会社のルールは会議の場で承認を得て決めたものです。もちろん、実施困難な内容ではないはずですが、強いられる方としては、今まで慣れ親しんだ自由な振る舞いを改めることに、ある程度抵抗が発生します。
食品製造の場で決めるルールは、消費者に安全で衛生的な食品を提供するために必要な内容です。社長であれ、ちょっと立ち寄るだけの人であれ、誰もが例外なく守らなければいけません。
もし、1人がルールを守らなかった結果、重大な食品事故が発生してしまった場合、その人だけではなく、会社全体の評価が下がってしまうからです。
食品工場で品質管理を担当していた頃、上司から「品管は皆んなに嫌われる存在でないといけない。」と言われました。不衛生な行為を見つけたら、責任者に言って注意させるようにと言うのです。品管によるパトロールは偵察と密告が任務となってしまいました。
しかし、どんなに注意を続けても一向にルールは徹底できません。出社時に手洗いや健康チェックを行わなかったり、作業中に私物の携帯をいじっていたり。注意すると、ちょっと先にやらなきゃいけない事があったから…とか、大切な連絡が入るんで…とか、それなりの言い訳が帰って来ます。何でそこまで言われなきゃいけないのよ!と言わんばかりです。作業者は品管に見つからないようにルールを無視し、責任者は嫌な仕事を増やす品管に文句を言うようになります。
フランス革命の指導者ロベスピエールは、「革命政府の原動力は徳と恐怖である。
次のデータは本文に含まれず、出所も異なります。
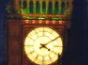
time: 4:09
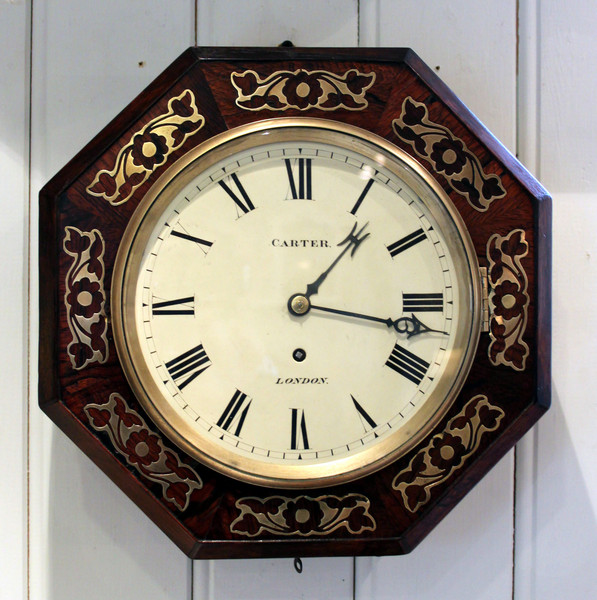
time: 1:16
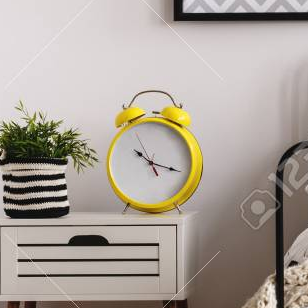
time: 10:17
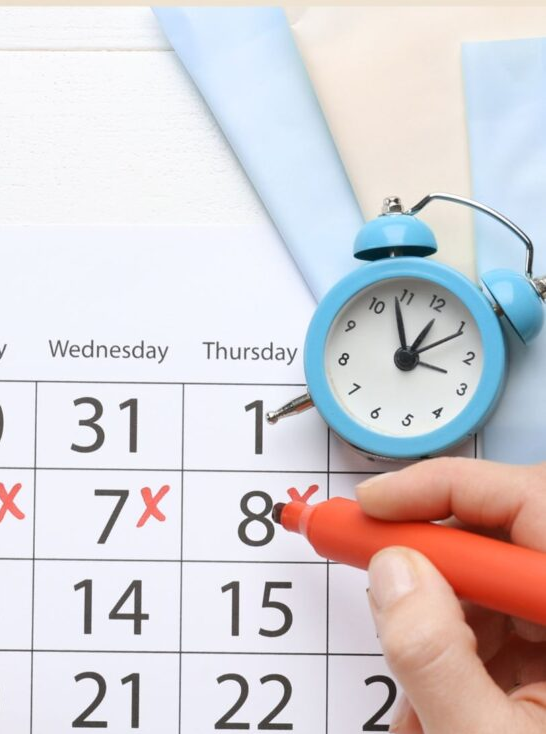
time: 12:58
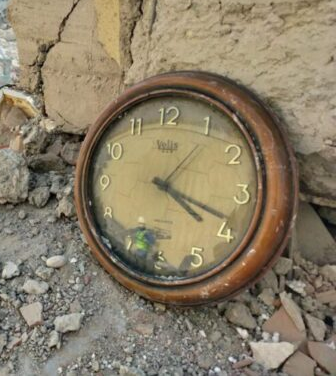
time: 4:18
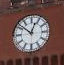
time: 12:51
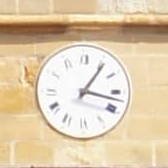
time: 1:17
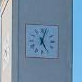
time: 5:02
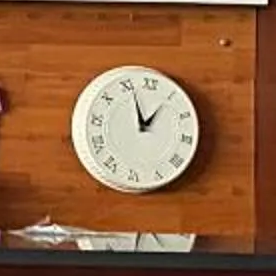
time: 12:56
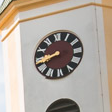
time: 8:40
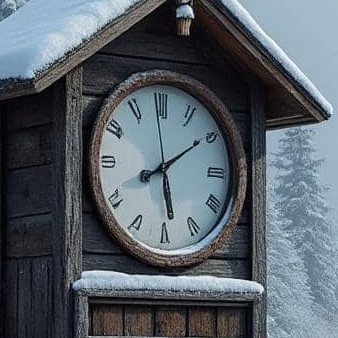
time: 8:09
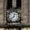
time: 12:37
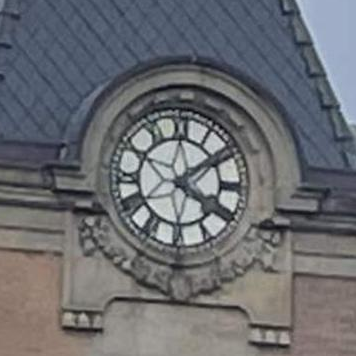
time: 4:08
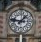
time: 1:46
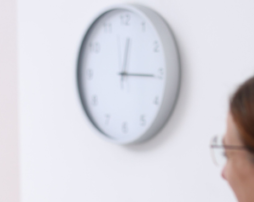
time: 12:15
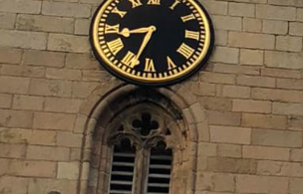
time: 8:32
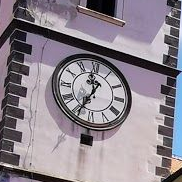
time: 11:34
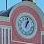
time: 1:02
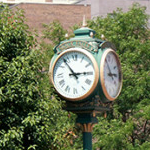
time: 2:53
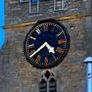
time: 4:39
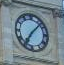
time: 7:07
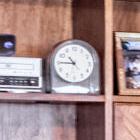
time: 10:45
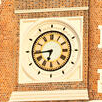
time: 6:44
徳なき恐怖は有害であり、恐怖なき徳は無力である。」と演説し、ギロチンによる恐怖政治を行いました。革命理念を守り理想の社会を築くため、密告と粛清の恐怖で民衆を導こうとしましたが、1年程で自らもギロチンにかけられてしまいました。
人は上からの圧力だけでは統制できません。自分の中で、社会的な徳と、個人的な得がwin-winであることが理解できてこそ、初めてやる気になるのです。
ルールを行う社会的な徳とは、会社の衛生レベルが向上し、消費者や取引先からの高い評価をいただけ、会社の利益に貢献できる事であり、個人的な得とは、会社での評価が上がり、自分のスキルも得られ、万一事故があった時の自らの責任を回避できるという事でしょう。
また、ルールを守るためには、何を守らないといけないのか、基準は何か、基準を外れた時にはどうすれば良いのか、守らないとどんな危害につながるのか…実行する際に迷わないような、分かりやすい取り決めが必要です。上司や品管は自分から率先してルールを守り、それが大切なことだと行動を持って示すと、皆んなも安心してルールを守れるようになります。
どうしたら皆んなでルールを守るとができるのか。
会社規模の大小に関わらず、最も重要で困難な課題です。諦めず繰り返し教育を続け、皆んなで十分話し合い、理解を深めることこそがルールを守る原動力になります。
何が問題で、どうすれば今より良くなれるのか、情報を集め、考えてやってみて、新しい監視方法を見出していく…それが会社のレベル向上や自分のスキルアップに繋がる…それこそ品質管理担当者の徳と得です。